A polícia de Tarauacá, no interior do Acre, está procurando mais duas pessoas envolvidas nas mortes de seis seguidores de Francisco Bezerra de Morais, o ‘‘Totó’’, que se diz líder da Igreja Pentecostal Unida do Brasil no seringal Lavras, onde ocorreram os crimes. Segundo o delegado Mardilson Vitorino de Siqueira, Francisco Lima Bezerra de França e um homem conhecido apenas por Expedito participaram das sessões de pancadaria e ajudaram a queimar alguns dos corpos, um ritual determinado por Totó para ‘‘tirar o demônio das pessoas’’.
Ontem os peritos conseguiram chegar ao seringal Lavras, depois de quase um dia de viagem a cavalo e de barco. Segundo o legista Wilson Queirós, pouca coisa pôde ser feita no local, pois os cadáveres haviam sido destruídos por animais. Queirós assegura que nunca viu cena tão drástica como a do seringal. ‘‘Era um cenário macabro’’, conta o médico. As ossadas das pessoas se misturam com as dos animais que também foram mortos pelos fanáticos. ‘‘Não tivemos tempo de enterrá-los’’, afirma o legista.
------------------------------------------------------------------------
O que fazer:
Reescreva a reportagem sobre as mortes no seringal Lavras entre "Ontem os peritos" e "afirma o legista.", inclusive, trocando "cavalo" por "mula".

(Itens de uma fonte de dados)
------------------------------------------------------------------------
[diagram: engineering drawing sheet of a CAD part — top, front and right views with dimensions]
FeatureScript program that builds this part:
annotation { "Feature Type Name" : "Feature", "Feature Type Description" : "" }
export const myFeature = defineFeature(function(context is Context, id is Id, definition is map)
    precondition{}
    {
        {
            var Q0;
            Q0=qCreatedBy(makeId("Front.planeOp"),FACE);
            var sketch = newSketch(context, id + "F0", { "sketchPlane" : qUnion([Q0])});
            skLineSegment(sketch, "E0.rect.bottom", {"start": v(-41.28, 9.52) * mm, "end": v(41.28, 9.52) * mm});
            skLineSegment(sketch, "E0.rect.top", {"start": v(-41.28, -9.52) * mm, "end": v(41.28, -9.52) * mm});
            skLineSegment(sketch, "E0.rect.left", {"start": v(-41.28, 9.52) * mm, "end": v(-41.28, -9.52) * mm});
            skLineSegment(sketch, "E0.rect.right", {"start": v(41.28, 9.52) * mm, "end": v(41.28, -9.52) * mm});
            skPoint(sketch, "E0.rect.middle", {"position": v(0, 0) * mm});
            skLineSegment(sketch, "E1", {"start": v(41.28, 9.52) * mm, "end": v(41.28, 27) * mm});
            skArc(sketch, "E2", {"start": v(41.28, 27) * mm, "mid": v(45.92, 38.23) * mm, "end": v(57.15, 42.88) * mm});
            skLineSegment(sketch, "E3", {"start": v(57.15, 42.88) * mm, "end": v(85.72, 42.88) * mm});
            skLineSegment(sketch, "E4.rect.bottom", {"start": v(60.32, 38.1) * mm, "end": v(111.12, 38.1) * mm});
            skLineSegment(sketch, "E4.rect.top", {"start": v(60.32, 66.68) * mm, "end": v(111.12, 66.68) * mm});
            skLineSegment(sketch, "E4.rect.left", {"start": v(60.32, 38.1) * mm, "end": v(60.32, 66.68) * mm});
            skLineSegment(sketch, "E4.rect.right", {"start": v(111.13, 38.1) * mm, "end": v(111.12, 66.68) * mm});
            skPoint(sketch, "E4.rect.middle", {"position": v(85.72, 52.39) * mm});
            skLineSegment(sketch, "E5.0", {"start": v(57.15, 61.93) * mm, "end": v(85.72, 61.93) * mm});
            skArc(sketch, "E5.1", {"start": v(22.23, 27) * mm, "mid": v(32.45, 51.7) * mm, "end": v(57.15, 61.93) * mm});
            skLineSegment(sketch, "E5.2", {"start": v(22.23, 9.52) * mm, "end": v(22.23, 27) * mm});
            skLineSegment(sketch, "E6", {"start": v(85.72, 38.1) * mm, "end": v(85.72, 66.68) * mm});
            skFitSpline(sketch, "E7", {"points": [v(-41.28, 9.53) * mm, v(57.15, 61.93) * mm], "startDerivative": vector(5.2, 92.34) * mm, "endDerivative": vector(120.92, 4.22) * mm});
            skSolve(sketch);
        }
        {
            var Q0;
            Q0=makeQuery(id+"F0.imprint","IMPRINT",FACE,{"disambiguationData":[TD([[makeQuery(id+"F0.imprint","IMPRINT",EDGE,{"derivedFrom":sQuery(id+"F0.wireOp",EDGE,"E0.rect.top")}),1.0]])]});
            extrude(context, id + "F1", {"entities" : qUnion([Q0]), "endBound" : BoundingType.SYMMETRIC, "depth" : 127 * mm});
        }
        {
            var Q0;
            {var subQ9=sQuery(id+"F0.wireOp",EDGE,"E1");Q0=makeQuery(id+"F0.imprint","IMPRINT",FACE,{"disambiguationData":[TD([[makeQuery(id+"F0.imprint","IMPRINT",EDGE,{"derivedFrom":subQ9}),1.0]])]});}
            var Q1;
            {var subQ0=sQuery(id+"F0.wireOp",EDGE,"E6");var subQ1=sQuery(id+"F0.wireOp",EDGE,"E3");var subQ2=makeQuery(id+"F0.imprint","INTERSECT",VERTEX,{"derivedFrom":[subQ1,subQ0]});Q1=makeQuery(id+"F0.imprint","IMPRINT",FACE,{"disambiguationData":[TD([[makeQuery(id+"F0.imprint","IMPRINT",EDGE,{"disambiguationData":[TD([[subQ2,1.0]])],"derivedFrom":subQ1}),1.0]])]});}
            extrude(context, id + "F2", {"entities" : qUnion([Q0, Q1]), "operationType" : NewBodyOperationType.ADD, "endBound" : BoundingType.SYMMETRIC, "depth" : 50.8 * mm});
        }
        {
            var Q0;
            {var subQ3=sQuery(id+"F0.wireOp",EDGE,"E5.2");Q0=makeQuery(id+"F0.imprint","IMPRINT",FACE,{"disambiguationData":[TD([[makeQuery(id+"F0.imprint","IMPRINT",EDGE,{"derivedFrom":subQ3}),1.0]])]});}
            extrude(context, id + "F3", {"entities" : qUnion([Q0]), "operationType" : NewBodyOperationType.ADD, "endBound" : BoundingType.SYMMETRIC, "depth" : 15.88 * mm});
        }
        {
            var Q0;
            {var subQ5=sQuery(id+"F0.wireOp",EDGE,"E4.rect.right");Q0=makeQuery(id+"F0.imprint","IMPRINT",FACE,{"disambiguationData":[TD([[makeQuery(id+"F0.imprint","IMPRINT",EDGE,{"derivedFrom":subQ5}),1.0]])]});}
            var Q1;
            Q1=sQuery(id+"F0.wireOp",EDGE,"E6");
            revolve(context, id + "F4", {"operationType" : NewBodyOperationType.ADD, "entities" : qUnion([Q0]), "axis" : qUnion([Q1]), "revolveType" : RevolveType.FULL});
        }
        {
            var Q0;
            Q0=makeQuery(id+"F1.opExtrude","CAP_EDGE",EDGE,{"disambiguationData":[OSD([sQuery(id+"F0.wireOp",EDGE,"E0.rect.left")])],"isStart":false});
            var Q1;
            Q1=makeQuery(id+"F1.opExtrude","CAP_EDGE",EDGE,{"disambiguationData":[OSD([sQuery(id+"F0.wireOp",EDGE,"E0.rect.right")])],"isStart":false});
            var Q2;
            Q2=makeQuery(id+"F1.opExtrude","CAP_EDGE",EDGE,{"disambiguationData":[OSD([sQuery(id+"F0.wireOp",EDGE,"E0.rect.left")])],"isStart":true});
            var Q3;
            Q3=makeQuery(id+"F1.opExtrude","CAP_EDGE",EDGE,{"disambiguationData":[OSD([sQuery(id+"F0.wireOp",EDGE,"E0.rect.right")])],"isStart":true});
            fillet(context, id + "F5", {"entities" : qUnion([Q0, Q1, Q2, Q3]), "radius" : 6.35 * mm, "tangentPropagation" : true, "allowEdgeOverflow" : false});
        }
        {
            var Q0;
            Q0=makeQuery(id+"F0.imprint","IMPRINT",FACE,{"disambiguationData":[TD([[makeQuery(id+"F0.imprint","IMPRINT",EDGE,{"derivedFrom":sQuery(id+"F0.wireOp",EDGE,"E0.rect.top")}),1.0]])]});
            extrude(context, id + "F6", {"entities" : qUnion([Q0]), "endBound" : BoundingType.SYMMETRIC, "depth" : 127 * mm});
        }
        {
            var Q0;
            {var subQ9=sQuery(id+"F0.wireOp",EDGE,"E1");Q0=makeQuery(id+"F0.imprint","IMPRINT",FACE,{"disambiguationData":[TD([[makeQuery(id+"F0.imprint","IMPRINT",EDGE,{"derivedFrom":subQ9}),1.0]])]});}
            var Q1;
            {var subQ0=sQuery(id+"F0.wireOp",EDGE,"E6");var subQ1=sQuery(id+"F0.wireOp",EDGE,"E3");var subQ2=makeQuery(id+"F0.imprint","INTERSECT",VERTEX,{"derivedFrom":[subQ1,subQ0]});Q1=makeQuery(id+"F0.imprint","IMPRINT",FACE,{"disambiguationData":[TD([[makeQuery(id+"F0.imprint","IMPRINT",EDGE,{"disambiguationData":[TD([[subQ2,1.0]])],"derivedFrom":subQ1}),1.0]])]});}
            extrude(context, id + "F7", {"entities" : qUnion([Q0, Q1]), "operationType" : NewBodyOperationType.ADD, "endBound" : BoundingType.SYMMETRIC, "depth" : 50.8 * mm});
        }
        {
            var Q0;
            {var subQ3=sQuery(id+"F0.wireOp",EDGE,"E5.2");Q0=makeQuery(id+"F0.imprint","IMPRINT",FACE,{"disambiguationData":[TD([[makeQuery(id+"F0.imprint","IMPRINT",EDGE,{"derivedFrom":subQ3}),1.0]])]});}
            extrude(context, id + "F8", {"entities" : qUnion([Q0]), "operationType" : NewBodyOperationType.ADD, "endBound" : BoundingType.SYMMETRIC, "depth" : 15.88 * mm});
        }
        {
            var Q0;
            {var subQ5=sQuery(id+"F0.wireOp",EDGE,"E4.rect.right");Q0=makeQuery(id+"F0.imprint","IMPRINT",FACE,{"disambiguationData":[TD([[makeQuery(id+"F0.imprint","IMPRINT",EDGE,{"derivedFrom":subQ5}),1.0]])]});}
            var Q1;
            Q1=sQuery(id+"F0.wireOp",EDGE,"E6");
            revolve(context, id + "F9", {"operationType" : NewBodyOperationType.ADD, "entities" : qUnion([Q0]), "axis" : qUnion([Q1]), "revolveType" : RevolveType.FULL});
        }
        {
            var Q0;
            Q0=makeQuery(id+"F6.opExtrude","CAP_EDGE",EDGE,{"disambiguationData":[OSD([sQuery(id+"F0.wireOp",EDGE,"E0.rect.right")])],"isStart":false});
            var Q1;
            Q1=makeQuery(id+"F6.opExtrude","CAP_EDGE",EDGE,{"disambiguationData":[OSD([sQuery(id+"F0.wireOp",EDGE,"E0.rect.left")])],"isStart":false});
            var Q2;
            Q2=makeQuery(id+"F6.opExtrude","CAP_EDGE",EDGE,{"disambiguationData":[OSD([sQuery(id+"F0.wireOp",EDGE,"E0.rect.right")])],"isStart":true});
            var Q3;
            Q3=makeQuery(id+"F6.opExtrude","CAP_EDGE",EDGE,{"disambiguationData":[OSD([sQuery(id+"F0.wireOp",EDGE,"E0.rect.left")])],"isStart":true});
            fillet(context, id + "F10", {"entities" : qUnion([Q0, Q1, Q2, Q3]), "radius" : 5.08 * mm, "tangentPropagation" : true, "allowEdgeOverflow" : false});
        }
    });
------------------------------------------------------------------------
Resposta:
Ontem os peritos conseguiram chegar ao seringal Lavras, depois de quase um dia de viagem a mula e de barco. Segundo o legista Wilson Queirós, pouca coisa pôde ser feita no local, pois os cadáveres haviam sido destruídos por animais. Queirós assegura que nunca viu cena tão drástica como a do seringal. ‘‘Era um cenário macabro’’, conta o médico. As ossadas das pessoas se misturam com as dos animais que também foram mortos pelos fanáticos. ‘‘Não tivemos tempo de enterrá-los’’, afirma o legista.